U.S. stocks traded modestly higher early Wednesday as markets looked to regain traction in their final August session, with major indexes attempting to snap a three-day losing streak following Federal Reserve Chair Jerome Powell’s hawkish speech at the end of last week.
- The Dow Jones Industrial Average DJIA, -0.11% rose 166 points, or 0.5%, to 31,956.
- The S&P 500 SPX, +0.05% was up 28 points, or 0.7%, at 4,014.
- The Nasdaq Composite COMP, +0.26% gained 124 points, or 1%, to trade at 12,007.
On Tuesday, the Dow fell 308 points, or 1%, while the S&P 500 and Nasdaq Composite each dropped 1.1%. Through Tuesday’s close, the Dow was on track for a 1.5% August fall, while the S&P 500 was down 1.8% and the Nasdaq was off 2.1%.
What’s driving markets
Stocks got off to a wobbly start but were largely positive after ADP estimated that U.S. private-sector employment rose by 132,000 in August, while annual pay rose 7.6%. Stocks were rattled on Tuesday after data showed a larger-than-expected number of job openings, underlining fears the Federal Reserve would be more aggressive in tightening monetary policy.
The S&P 500 index fell 5.1% in the previous three sessions, after Fed Chairman Jerome Powell last Friday raised fears that the central bank would persevere with higher interest rates to combat inflation even if it meant damaging the economy and hurting the stock market.
The more positive tone on Wednesday came after better-than-forecast U.S. jobs and consumer confidence reports on Tuesday were seen allowing the Fed to fully prosecute its aggressive monetary tightening policy, a move that appeared to reinforce the market mantra that good economic news would be bad for stocks, and vice versa.

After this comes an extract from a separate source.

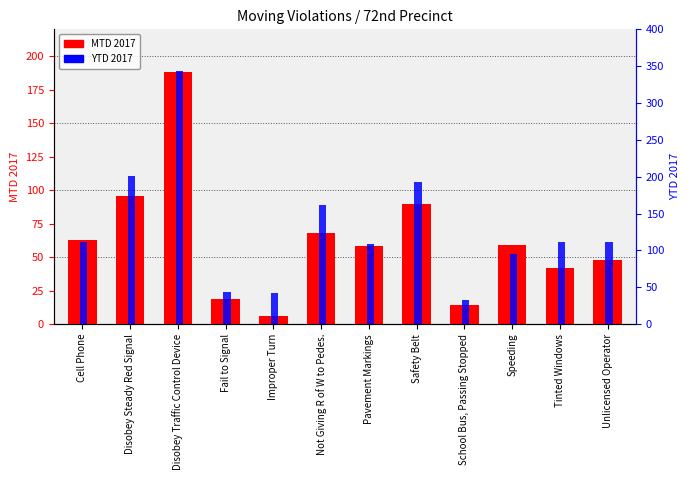

Which series has the largest total across all categories?

YTD 2017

“We held a view over the past 2-3 months that ‘bad dataflow will start to be seen as good’, and believe this will likely continue to hold,” said Mislav Matejka, equity strategist at JP Morgan.
“For example, last week in the U.S. the very weak PMIs [purchasing managers indices] and weak housing dataflow were met by favorable equity trading on the day, lending support to this call,” he added.
A fresh batch of worldwide PMIs, due for release on Thursday, are just one feature within a busy few days of labor data that may thus provide meaningful market momentum.
Companies in focus
- Shares of meme-stock favorite Bed Bath & Beyond Inc. BBBY, -23.93% plunged 26% after the struggling home-goods retailer’s strategic update, in which the company said it would cut its workforce and close stores, and provided a downbeat sales outlook.
- Seagate Technology Holdings PLC STX, -3.92% on Wednesday issued a profit warning for its fiscal first quarter, citing a worsening macroeconomic backdrop. Shares fell 4%.
How are other assets faring
- U.S. crude futures CL.1, -1.23% fell 1.1% to $90.63 a barrel, adding to the previous session’s sharp losses which came amid fears slowing global growth would crimp demand.
- The 10-year Treasury yield TMUBMUSD10Y, 3.113% rose 0.8 basis point to 3.12.
- The ICE U..S. Dollar index DXY, +0.07% added 0.2% to 108.97, near a 20-year high, leaving gold GC00, -0.39% down 0.7% at $1,723.50 an ounce.
- Bitcoin BTCUSD, +1.45% advanced 2% to $20,211.
- Asia and Europe markets were mostly softer after Wall Street’s overnight retreat. Hong Kong’s Hang Seng HSI, +0.03% lost 0.2% and the Shanghai Composite SHCOMP, -0.78% fell 0.8% after data showed China’s manufacturing sector weakened. Europe’s Stoxx 600 SXXP, -0.61% slipped 0.5%.